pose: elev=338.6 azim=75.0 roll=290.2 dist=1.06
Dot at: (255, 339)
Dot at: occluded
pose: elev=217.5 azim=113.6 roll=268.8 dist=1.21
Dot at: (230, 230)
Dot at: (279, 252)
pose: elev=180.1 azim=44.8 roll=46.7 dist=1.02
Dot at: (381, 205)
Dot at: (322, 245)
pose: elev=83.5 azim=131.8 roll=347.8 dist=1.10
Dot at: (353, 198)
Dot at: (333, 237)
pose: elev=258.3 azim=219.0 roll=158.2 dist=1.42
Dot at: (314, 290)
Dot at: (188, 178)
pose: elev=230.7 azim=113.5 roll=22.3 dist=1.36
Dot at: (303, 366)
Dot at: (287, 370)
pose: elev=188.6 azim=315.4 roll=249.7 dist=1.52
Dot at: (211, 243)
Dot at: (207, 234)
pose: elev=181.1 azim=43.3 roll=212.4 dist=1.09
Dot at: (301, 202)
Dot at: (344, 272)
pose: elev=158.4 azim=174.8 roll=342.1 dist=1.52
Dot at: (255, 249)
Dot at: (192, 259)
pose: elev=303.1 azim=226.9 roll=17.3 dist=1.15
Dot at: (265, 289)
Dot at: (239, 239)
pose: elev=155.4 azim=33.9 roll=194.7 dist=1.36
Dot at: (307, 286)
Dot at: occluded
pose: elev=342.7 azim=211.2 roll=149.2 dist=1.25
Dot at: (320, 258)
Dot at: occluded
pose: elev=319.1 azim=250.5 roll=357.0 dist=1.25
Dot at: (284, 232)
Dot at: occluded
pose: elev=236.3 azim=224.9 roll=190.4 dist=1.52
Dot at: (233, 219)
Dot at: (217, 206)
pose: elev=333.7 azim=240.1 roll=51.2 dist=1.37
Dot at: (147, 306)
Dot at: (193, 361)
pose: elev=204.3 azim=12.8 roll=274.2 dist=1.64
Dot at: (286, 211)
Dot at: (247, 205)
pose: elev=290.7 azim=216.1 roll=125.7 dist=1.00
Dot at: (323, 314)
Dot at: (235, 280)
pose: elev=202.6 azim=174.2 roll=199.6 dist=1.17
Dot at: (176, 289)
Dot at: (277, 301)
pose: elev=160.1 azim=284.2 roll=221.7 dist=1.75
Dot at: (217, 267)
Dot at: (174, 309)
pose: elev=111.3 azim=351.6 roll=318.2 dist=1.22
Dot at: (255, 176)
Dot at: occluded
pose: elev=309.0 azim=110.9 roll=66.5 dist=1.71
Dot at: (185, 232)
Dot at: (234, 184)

■ **Set problem**:
Reproduce every line of the records above without changing a single character, keeping them in their original order.

■ **Response to the task**:
pose: elev=338.6 azim=75.0 roll=290.2 dist=1.06
Dot at: (255, 339)
Dot at: occluded
pose: elev=217.5 azim=113.6 roll=268.8 dist=1.21
Dot at: (230, 230)
Dot at: (279, 252)
pose: elev=180.1 azim=44.8 roll=46.7 dist=1.02
Dot at: (381, 205)
Dot at: (322, 245)
pose: elev=83.5 azim=131.8 roll=347.8 dist=1.10
Dot at: (353, 198)
Dot at: (333, 237)
pose: elev=258.3 azim=219.0 roll=158.2 dist=1.42
Dot at: (314, 290)
Dot at: (188, 178)
pose: elev=230.7 azim=113.5 roll=22.3 dist=1.36
Dot at: (303, 366)
Dot at: (287, 370)
pose: elev=188.6 azim=315.4 roll=249.7 dist=1.52
Dot at: (211, 243)
Dot at: (207, 234)
pose: elev=181.1 azim=43.3 roll=212.4 dist=1.09
Dot at: (301, 202)
Dot at: (344, 272)
pose: elev=158.4 azim=174.8 roll=342.1 dist=1.52
Dot at: (255, 249)
Dot at: (192, 259)
pose: elev=303.1 azim=226.9 roll=17.3 dist=1.15
Dot at: (265, 289)
Dot at: (239, 239)
pose: elev=155.4 azim=33.9 roll=194.7 dist=1.36
Dot at: (307, 286)
Dot at: occluded
pose: elev=342.7 azim=211.2 roll=149.2 dist=1.25
Dot at: (320, 258)
Dot at: occluded
pose: elev=319.1 azim=250.5 roll=357.0 dist=1.25
Dot at: (284, 232)
Dot at: occluded
pose: elev=236.3 azim=224.9 roll=190.4 dist=1.52
Dot at: (233, 219)
Dot at: (217, 206)
pose: elev=333.7 azim=240.1 roll=51.2 dist=1.37
Dot at: (147, 306)
Dot at: (193, 361)
pose: elev=204.3 azim=12.8 roll=274.2 dist=1.64
Dot at: (286, 211)
Dot at: (247, 205)
pose: elev=290.7 azim=216.1 roll=125.7 dist=1.00
Dot at: (323, 314)
Dot at: (235, 280)
pose: elev=202.6 azim=174.2 roll=199.6 dist=1.17
Dot at: (176, 289)
Dot at: (277, 301)
pose: elev=160.1 azim=284.2 roll=221.7 dist=1.75
Dot at: (217, 267)
Dot at: (174, 309)
pose: elev=111.3 azim=351.6 roll=318.2 dist=1.22
Dot at: (255, 176)
Dot at: occluded
pose: elev=309.0 azim=110.9 roll=66.5 dist=1.71
Dot at: (185, 232)
Dot at: (234, 184)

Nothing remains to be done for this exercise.